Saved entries
▼▼▼
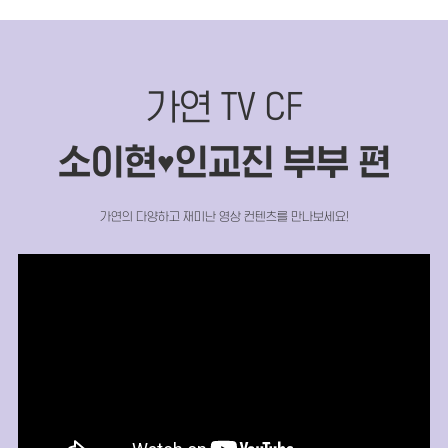
가연 TV CF
소이현
인교진 부부 편
♥
가연의 다양하고 재미난 영상 컨텐츠를 만나보세요!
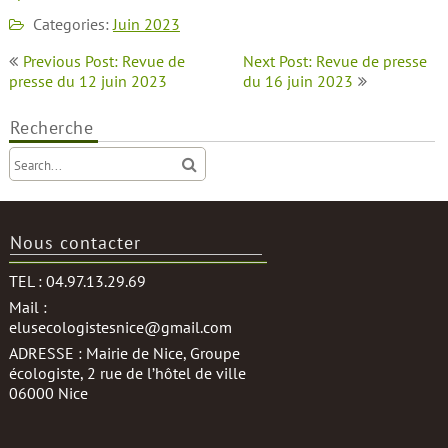
Categories:
Juin 2023
Navigation
Previous Post: Revue de
Next Post: Revue de presse
de
presse du 12 juin 2023
du 16 juin 2023
l’article
Recherche
Nous contacter
TEL : 04.97.13.29.69
Mail :
elusecologistesnice@gmail.com
ADRESSE : Mairie de Nice, Groupe
écologiste, 2 rue de l’hôtel de ville
06000 Nice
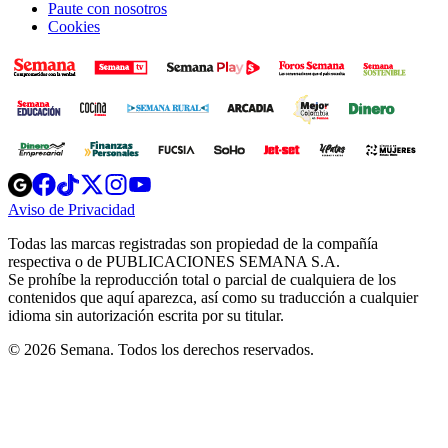
Paute con nosotros
Cookies
Opens
Opens
Opens
Opens
Opens
in
in
in
in
in
Aviso de Privacidad
Opens
new
new
new
new
new
in
window
window
window
window
window
Todas las marcas registradas son propiedad de la compañía
new
respectiva o de PUBLICACIONES SEMANA S.A.
window
Se prohíbe la reproducción total o parcial de cualquiera de los
contenidos que aquí aparezca, así como su traducción a cualquier
idioma sin autorización escrita por su titular.
© 2026 Semana. Todos los derechos reservados.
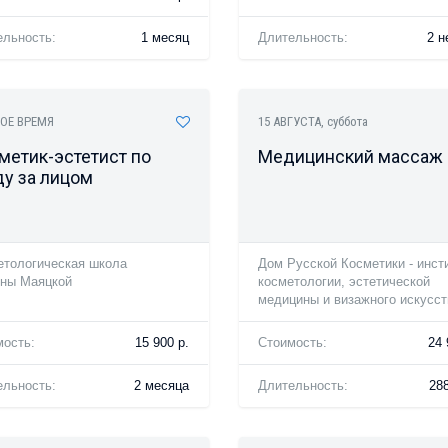
ельность:
1 месяц
Длительность:
2 н
ОЕ ВРЕМЯ
15 АВГУСТА
, суббота
метик-эстетист по
Медицинский массаж
ду за лицом
етологическая школа
Дом Русской Косметики - инст
яны Маяцкой
косметологии, эстетической
медицины и визажного искусст
мость:
15 900 р.
Стоимость:
24 
ельность:
2 месяца
Длительность:
288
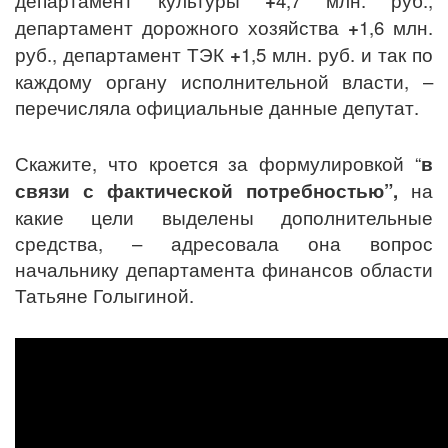
департамент культуры
+
4,7 млн. руб.,
департамент дорожного хозяйства
+
1,6 млн.
руб., департамент ТЭК
+
1,5 млн. руб. и так по
каждому органу исполнительной власти, –
перечисляла официальные данные депутат.
Скажите, что кроется за формулировкой “
в
связи с фактической потребностью”,
на
какие цели выделены дополнительные
средства, – адресовала она вопрос
начальнику департамента финансов области
Татьяне Голыгиной.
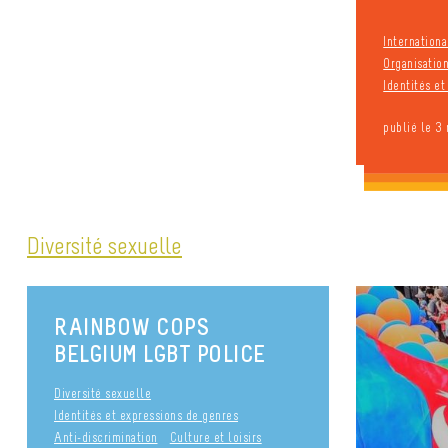
Internationa
Organisation
Identités e
publié le 3
Diversité sexuelle
RAINBOW COPS
BELGIUM LGBT POLICE
Diversité sexuelle
Identités et expressions de genres
Anti-discrimination
Culture et loisirs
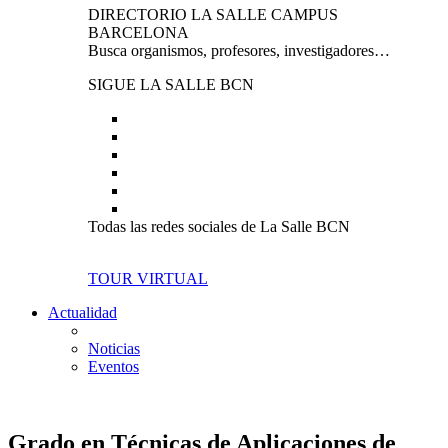
DIRECTORIO LA SALLE CAMPUS
BARCELONA
Busca organismos, profesores, investigadores…
SIGUE LA SALLE BCN
Todas las redes sociales de La Salle BCN
TOUR VIRTUAL
Actualidad
Noticias
Eventos
Grado en Técnicas de Aplicaciones de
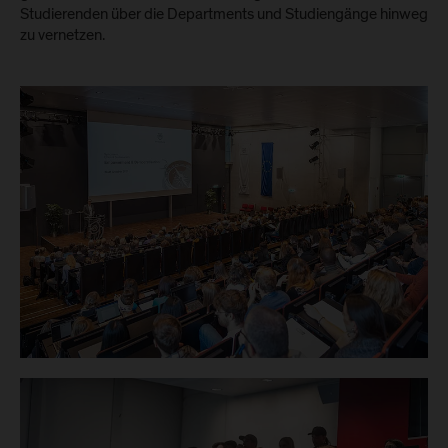
Studierenden über die Departments und Studiengänge hinweg
zu vernetzen.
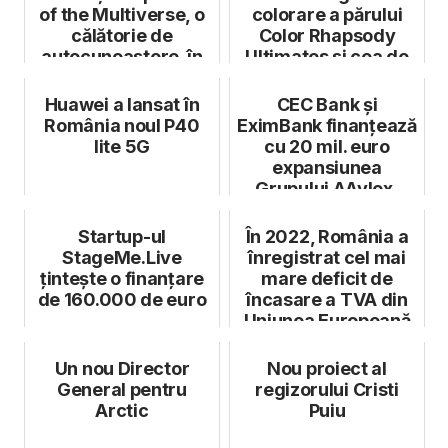
of the Multiverse, o
colorare a părului
călătorie de
Color Rhapsody
autocunoaștere, în
Ultimates și cea de
cadrul...
îngrij...
Huawei a lansat în
CEC Bank și
România noul P40
EximBank finanțează
lite 5G
cu 20 mil. euro
expansiunea
Grupului AAylex,
producătorul puilor
Coc...
Startup-ul
În 2022, România a
StageMe.Live
înregistrat cel mai
țintește o finanțare
mare deficit de
de 160.000 de euro
încasare a TVA din
Uniunea Europeană
Un nou Director
Nou proiect al
General pentru
regizorului Cristi
Arctic
Puiu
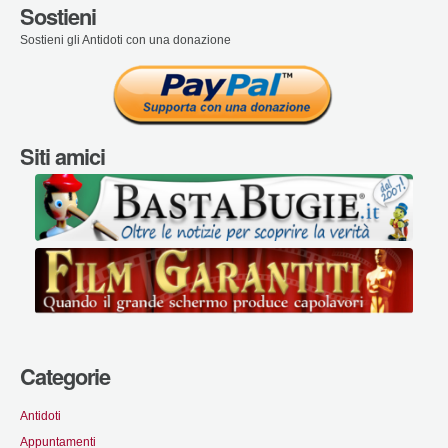
Sostieni
Sostieni gli Antidoti con una donazione
Siti amici
Categorie
Antidoti
Appuntamenti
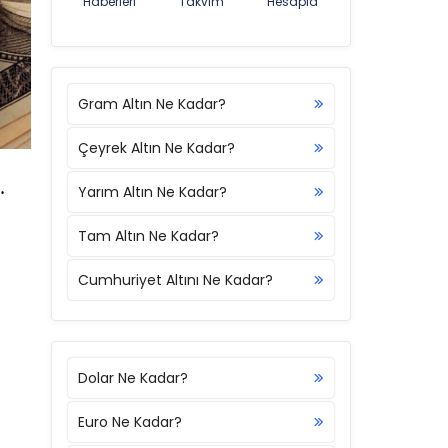
Haberleri
Takvim
Hesapla
Gram Altın Ne Kadar?
Çeyrek Altın Ne Kadar?
Yarım Altın Ne Kadar?
Tam Altın Ne Kadar?
Cumhuriyet Altını Ne Kadar?
Dolar Ne Kadar?
Euro Ne Kadar?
▲▲▲
--- The task ---
Write out the entries above verbatim; the pictures do not belong in your copy.

--- Written response ---
가연 TV CF
소이현
인교진 부부 편
♥
가연의 다양하고 재미난 영상 컨텐츠를 만나보세요!
Categories:
Juin 2023
Navigation
Previous Post: Revue de
Next Post: Revue de presse
de
presse du 12 juin 2023
du 16 juin 2023
l’article
Recherche
Nous contacter
TEL : 04.97.13.29.69
Mail :
elusecologistesnice@gmail.com
ADRESSE : Mairie de Nice, Groupe
écologiste, 2 rue de l’hôtel de ville
06000 Nice
Paute con nosotros
Cookies
Opens
Opens
Opens
Opens
Opens
in
in
in
in
in
Aviso de Privacidad
Opens
new
new
new
new
new
in
window
window
window
window
window
Todas las marcas registradas son propiedad de la compañía
new
respectiva o de PUBLICACIONES SEMANA S.A.
window
Se prohíbe la reproducción total o parcial de cualquiera de los
contenidos que aquí aparezca, así como su traducción a cualquier
idioma sin autorización escrita por su titular.
© 2026 Semana. Todos los derechos reservados.
ельность:
1 месяц
Длительность:
2 н
ОЕ ВРЕМЯ
15 АВГУСТА
, суббота
метик-эстетист по
Медицинский массаж
ду за лицом
етологическая школа
Дом Русской Косметики - инст
яны Маяцкой
косметологии, эстетической
медицины и визажного искусст
мость:
15 900 р.
Стоимость:
24 
ельность:
2 месяца
Длительность:
288
департамент культуры
+
4,7 млн. руб.,
департамент дорожного хозяйства
+
1,6 млн.
руб., департамент ТЭК
+
1,5 млн. руб. и так по
каждому органу исполнительной власти, –
перечисляла официальные данные депутат.
Скажите, что кроется за формулировкой “
в
связи с фактической потребностью”,
на
какие цели выделены дополнительные
средства, – адресовала она вопрос
начальнику департамента финансов области
Татьяне Голыгиной.
Internationa
Organisation
Identités e
publié le 3
Diversité sexuelle
RAINBOW COPS
BELGIUM LGBT POLICE
Diversité sexuelle
Identités et expressions de genres
Anti-discrimination
Culture et loisirs
DIRECTORIO LA SALLE CAMPUS
BARCELONA
Busca organismos, profesores, investigadores…
SIGUE LA SALLE BCN
Todas las redes sociales de La Salle BCN
TOUR VIRTUAL
Actualidad
Noticias
Eventos
Grado en Técnicas de Aplicaciones de
Studierenden über die Departments und Studiengänge hinweg
zu vernetzen.
of the Multiverse, o
colorare a părului
călătorie de
Color Rhapsody
autocunoaștere, în
Ultimates și cea de
cadrul...
îngrij...
Huawei a lansat în
CEC Bank și
România noul P40
EximBank finanțează
lite 5G
cu 20 mil. euro
expansiunea
Grupului AAylex,
producătorul puilor
Coc...
Startup-ul
În 2022, România a
StageMe.Live
înregistrat cel mai
țintește o finanțare
mare deficit de
de 160.000 de euro
încasare a TVA din
Uniunea Europeană
Un nou Director
Nou proiect al
General pentru
regizorului Cristi
Arctic
Puiu
Sostieni
Sostieni gli Antidoti con una donazione
Siti amici
Categorie
Antidoti
Appuntamenti
Haberleri
Takvim
Hesapla
Gram Altın Ne Kadar?
Çeyrek Altın Ne Kadar?
Yarım Altın Ne Kadar?
Tam Altın Ne Kadar?
Cumhuriyet Altını Ne Kadar?
Dolar Ne Kadar?
Euro Ne Kadar?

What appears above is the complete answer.